» Passage for review
Tony Heinz | Collecting Solar Energy with Nanomaterials

Tony Heinz
David M. Rickey Professor of Optical Communications and Professor of Physics
This profile is included in the publication Excellentia, which features current research of Columbia Engineering faculty members.
                                    Photo by Eileen Barroso

The amount of energy from the sun that falls to the earth far, far exceeds our demand for energy. Sunlight would surely be of broad use in today’s world if we could capture and convert it into electricity sufficiently, efficiently, and economically. The conversion of light to electricity is carried out in photovoltaic devices or, as they are known more commonly, solar cells.

These devices are typically made from silicon. Silicon, the basis for electronic circuits, is in many ways an excellent material. However, the basic properties of electrons in silicon imply that more than two-thirds of the incident energy will necessarily end up as heat rather than as electricity. Is there a way to avoid this energy loss and increase the efficiency of photovoltaic devices?

Tony Heinz is working to revolutionize our understanding of energy-conversion processes and the practical production of electricity from sunlight. He is exploring a new energy-conversion process, in which a single absorbed photon creates two or more electronic excitations. This process, Multiple Exciton Generation (MEG), is weak in conventional semiconducting materials, but Heinz is convinced that it will work with the right materials—novel nanoscale materials.

» Information shown
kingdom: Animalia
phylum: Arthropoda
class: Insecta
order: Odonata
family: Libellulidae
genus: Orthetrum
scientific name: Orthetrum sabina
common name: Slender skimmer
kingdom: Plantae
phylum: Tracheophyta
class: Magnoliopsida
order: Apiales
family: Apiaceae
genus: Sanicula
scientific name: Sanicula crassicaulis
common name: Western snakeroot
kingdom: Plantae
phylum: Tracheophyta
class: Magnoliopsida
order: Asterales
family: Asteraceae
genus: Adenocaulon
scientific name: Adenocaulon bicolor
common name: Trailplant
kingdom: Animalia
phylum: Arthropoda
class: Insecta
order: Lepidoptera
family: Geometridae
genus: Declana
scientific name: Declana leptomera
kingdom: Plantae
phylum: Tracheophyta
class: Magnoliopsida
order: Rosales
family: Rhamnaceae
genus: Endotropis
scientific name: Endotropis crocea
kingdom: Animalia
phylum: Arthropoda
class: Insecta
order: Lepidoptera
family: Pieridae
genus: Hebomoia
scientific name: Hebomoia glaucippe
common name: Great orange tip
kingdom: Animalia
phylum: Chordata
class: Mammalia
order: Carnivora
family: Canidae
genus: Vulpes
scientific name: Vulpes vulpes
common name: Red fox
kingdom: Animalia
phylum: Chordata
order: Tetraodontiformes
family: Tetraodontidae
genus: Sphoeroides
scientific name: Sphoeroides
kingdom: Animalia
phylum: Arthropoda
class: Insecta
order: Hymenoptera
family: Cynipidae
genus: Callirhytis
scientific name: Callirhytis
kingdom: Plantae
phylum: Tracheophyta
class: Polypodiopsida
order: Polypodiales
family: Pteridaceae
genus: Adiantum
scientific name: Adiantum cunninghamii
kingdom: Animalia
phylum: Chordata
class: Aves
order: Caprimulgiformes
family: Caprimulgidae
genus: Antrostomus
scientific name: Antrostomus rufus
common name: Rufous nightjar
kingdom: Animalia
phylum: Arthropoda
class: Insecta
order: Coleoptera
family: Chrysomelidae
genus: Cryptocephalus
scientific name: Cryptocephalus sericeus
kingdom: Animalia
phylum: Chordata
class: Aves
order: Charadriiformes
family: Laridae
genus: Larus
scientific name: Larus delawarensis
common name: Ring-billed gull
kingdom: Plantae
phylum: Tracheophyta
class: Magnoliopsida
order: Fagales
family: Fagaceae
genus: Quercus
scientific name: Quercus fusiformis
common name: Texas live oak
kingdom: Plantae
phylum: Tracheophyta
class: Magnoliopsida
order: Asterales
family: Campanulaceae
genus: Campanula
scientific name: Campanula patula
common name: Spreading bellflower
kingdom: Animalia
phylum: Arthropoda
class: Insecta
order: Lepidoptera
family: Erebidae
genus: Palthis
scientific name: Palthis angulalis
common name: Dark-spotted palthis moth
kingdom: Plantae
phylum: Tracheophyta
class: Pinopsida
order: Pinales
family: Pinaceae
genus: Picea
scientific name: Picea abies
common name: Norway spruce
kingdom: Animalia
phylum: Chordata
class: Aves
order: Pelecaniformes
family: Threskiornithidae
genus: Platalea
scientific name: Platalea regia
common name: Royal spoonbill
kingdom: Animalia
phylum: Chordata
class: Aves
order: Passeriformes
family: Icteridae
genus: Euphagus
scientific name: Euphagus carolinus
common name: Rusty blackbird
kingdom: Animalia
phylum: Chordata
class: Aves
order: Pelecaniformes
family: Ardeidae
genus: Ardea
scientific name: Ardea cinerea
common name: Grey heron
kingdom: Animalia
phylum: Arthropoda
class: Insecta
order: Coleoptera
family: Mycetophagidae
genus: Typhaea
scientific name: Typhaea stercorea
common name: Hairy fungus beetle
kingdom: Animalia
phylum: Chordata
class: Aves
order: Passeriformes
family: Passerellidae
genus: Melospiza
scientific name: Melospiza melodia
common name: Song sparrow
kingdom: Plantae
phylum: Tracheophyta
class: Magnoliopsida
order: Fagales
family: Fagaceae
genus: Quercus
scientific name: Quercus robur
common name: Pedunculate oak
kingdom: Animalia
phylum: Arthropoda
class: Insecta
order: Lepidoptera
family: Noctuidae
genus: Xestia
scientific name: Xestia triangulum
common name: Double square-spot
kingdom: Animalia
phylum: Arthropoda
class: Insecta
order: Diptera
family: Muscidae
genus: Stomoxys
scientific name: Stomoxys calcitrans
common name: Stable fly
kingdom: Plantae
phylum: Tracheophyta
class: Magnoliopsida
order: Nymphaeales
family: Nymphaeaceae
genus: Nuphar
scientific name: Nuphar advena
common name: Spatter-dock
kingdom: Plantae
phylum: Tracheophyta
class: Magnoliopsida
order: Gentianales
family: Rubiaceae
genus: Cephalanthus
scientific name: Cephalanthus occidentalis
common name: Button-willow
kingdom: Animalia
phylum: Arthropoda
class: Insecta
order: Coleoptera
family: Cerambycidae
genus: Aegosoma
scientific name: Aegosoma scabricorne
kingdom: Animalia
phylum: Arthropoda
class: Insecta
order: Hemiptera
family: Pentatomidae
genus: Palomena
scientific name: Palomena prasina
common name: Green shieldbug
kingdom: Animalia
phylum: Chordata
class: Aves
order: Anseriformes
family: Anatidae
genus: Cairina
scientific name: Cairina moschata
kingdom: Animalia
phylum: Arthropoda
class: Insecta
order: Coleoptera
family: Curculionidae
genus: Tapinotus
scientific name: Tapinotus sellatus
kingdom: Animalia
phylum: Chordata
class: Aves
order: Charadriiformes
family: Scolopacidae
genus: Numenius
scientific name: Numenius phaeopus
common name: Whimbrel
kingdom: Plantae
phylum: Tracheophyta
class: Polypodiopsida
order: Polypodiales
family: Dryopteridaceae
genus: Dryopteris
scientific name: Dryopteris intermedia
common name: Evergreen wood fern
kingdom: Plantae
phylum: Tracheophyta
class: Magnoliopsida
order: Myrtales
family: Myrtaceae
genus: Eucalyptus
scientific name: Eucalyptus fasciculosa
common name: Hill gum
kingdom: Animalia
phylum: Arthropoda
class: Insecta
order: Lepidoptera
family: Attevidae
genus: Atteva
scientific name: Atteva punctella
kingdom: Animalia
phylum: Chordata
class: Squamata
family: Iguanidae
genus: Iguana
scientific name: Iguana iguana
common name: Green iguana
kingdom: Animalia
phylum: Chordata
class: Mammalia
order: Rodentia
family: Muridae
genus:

» Work to be completed
Transcribe, word for word, the stretch of the solar nanomaterials profile from "Tony Heinz |" through "commonly, solar cells.". The records come from a source unrelated to the solar nanomaterials profile.

» Response to the exercise
Tony Heinz | Collecting Solar Energy with Nanomaterials

Tony Heinz
David M. Rickey Professor of Optical Communications and Professor of Physics
This profile is included in the publication Excellentia, which features current research of Columbia Engineering faculty members.
                                    Photo by Eileen Barroso

The amount of energy from the sun that falls to the earth far, far exceeds our demand for energy. Sunlight would surely be of broad use in today’s world if we could capture and convert it into electricity sufficiently, efficiently, and economically. The conversion of light to electricity is carried out in photovoltaic devices or, as they are known more commonly, solar cells.